Im his best mate and I need to help him handle it. Ill make this my top priority, but ivenever really been around a grieving person before. Does anyone been in a similar situation, if so any advice will be greatly appreciated.
Also, if yr gonna answer this thread, spare a few minutes for the guy in Denmark who is homeless, coz he seriously needs help.
danyboy27
19th April 2010, 16:42
My best mates dad passed away a few days ago. Mymate has had to come back from uni and has just called me viz the situation. I basically told him im about whenever he feels like calling or doing something.
Im his best mate and I need to help him handle it. Ill make this my top priority, but ivenever really been around a grieving person before. Does anyone been in a similar situation, if so any advice will be greatly appreciated.
Also, if yr gonna answer this thread, spare a few minutes for the guy in Denmark who is homeless, coz he seriously needs help.
dont insist, but make him understand you are avaliable anytime to discuss or just to chill in a bar or something.
ellipsis
20th April 2010, 22:43
yah nothing you can say or do will really make anything better but you can be there for him, to listen or cook for him.
Bitter Ashes
20th April 2010, 23:45
It probably hasnt sunk in yet to be honest, but I think I agree with the other posters. Just be there for him if he needs you. Basicly make sure that if he wants a drink, or a break, he knows where you are, or if he needs the kids looking after or his cat feeding while he sorts things out, that you're there for him. You dont need to spell all that out, just make sure you seem receptive, which you probably are all these things already if you're best friends :)
Whatever you do though, don't ever make him feel guilty for asking for help. Like if you need to drop everything to babysit or something, it's probably best to use a little white lie at this point and just say that it's no problem and you didnt have anything planned anyway.
REVLEFT'S BIEGGST MATSER TROL
21st April 2010, 00:08
Oh, just try your best to empathise with him,
Just be honet with how you feel about it, and how you think he probably feels i.e. "This must be a really black time for you" etc etc,
The Red Next Door
21st April 2010, 00:19
I am in the same situation, as you. What have learn is it better to shut up and just listen instead of, telling this person, don't be hard on yourself. etc. Just be there for him and listen.
cenv
22nd April 2010, 23:43
The father of someone I'm close to died a few years ago. Now, that person tells me they hate nothing more than people trying too hard to comfort them or saying stuff like "I understand." Make it clear that you're always willing to listen to what he has to say but that he's free to say as little or as much as he wants to. You know best who your friend is, and some people need to talk about these things a lot while many people just need space to work through them on their own.
Chambered Word
26th April 2010, 14:30
Be there for him when he needs you and listen, don't be overbearing though. You could offer to help him if he's busy to take the strain off him. Nothing sucks more than having something horrible happen to you and at the same be loaded down with chores/homework/kids to look after.
jake williams
3rd May 2010, 04:07
What he needs is somebody who can just be around, but yeah, you shouldn't be overbearing.

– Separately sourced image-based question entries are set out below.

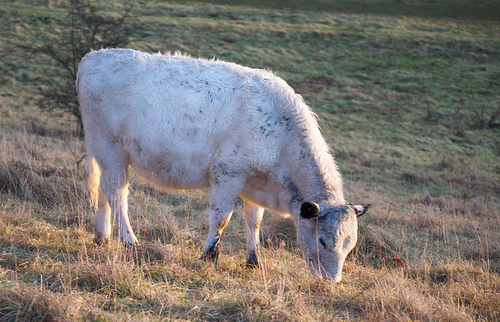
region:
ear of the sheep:
[291, 190, 318, 229]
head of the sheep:
[292, 189, 370, 280]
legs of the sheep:
[201, 195, 268, 275]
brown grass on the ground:
[117, 256, 172, 299]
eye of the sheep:
[308, 230, 327, 257]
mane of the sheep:
[255, 71, 310, 131]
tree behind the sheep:
[30, 21, 110, 46]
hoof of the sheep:
[237, 247, 260, 276]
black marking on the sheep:
[283, 173, 303, 205]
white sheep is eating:
[52, 29, 379, 309]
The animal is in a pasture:
[11, 15, 471, 310]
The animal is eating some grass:
[41, 17, 484, 300]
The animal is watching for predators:
[11, 23, 476, 310]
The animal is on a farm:
[25, 17, 451, 318]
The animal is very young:
[25, 30, 476, 305]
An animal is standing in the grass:
[26, 31, 463, 309]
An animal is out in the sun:
[17, 15, 467, 307]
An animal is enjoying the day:
[5, 27, 496, 302]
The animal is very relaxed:
[16, 10, 473, 308]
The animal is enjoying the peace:
[21, 12, 489, 315]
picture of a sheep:
[18, 25, 328, 310]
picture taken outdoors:
[13, 16, 499, 318]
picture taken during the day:
[28, 21, 495, 309]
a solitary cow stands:
[56, 36, 382, 278]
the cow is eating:
[289, 186, 377, 307]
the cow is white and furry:
[45, 51, 386, 275]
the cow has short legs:
[88, 164, 292, 284]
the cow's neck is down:
[245, 36, 370, 312]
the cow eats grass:
[60, 55, 420, 319]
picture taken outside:
[23, 30, 480, 300]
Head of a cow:
[281, 188, 379, 296]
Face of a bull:
[323, 205, 355, 292]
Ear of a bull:
[347, 194, 397, 224]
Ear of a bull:
[292, 185, 323, 230]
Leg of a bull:
[239, 186, 284, 285]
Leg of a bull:
[199, 170, 246, 278]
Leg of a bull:
[104, 136, 152, 257]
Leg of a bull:
[89, 154, 120, 268]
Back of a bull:
[83, 39, 298, 102]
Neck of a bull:
[269, 91, 321, 208]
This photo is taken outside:
[16, 17, 498, 295]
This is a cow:
[65, 38, 445, 293]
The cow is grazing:
[297, 146, 395, 261]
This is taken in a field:
[218, 2, 482, 271]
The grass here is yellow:
[57, 237, 172, 295]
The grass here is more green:
[317, 25, 472, 165]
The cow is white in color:
[60, 30, 432, 316]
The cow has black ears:
[286, 191, 367, 243]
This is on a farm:
[20, 18, 346, 309]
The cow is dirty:
[38, 44, 408, 321]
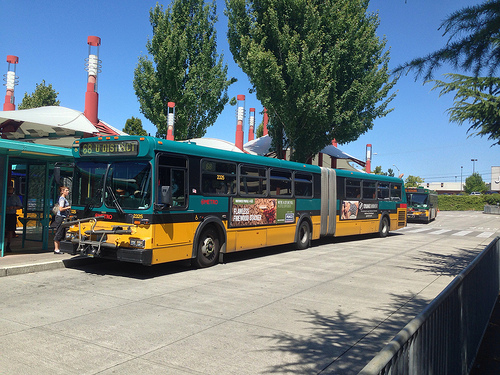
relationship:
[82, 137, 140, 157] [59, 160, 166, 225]
sign over windshield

Especially if you've never been in this situation, you're gonna feel like 90% of what you do or say is the wrong thing. I'm not saying you have a license to be totally insensitive, but honestly, a) there's not gonna be anything that's "the right thing" to say, and b) he's going to hurt all of the time irrespective of what you do or say. He doesn't need you to be superman, or perfect, he just needs you to be available, and in doing that you really ARE going to help him. The worst thing is that you're so worried you're going to offend him or whatever that you don't want to be around him at all.
I do speak from experience where people have lost loved ones and I've freaked out about it, that me being around them I'm gonna be all awkward and say the wrong thing or whatever and I'll make them feel worse. That's not the case. Everything anybody says is going to remind them of the person, etc., and they will be thinking about them anyway. Just be around him and treat him like a human and try to treat him like you usually do, instead of a leper, without being insensitive. One of the biggest dangers is his friends won't talk to him because they're afraid to offend him. This can happen in pretty subtle ways too... I don't mean to freak you out, in fact what I'm really saying is, you can pretty much only help him by being around.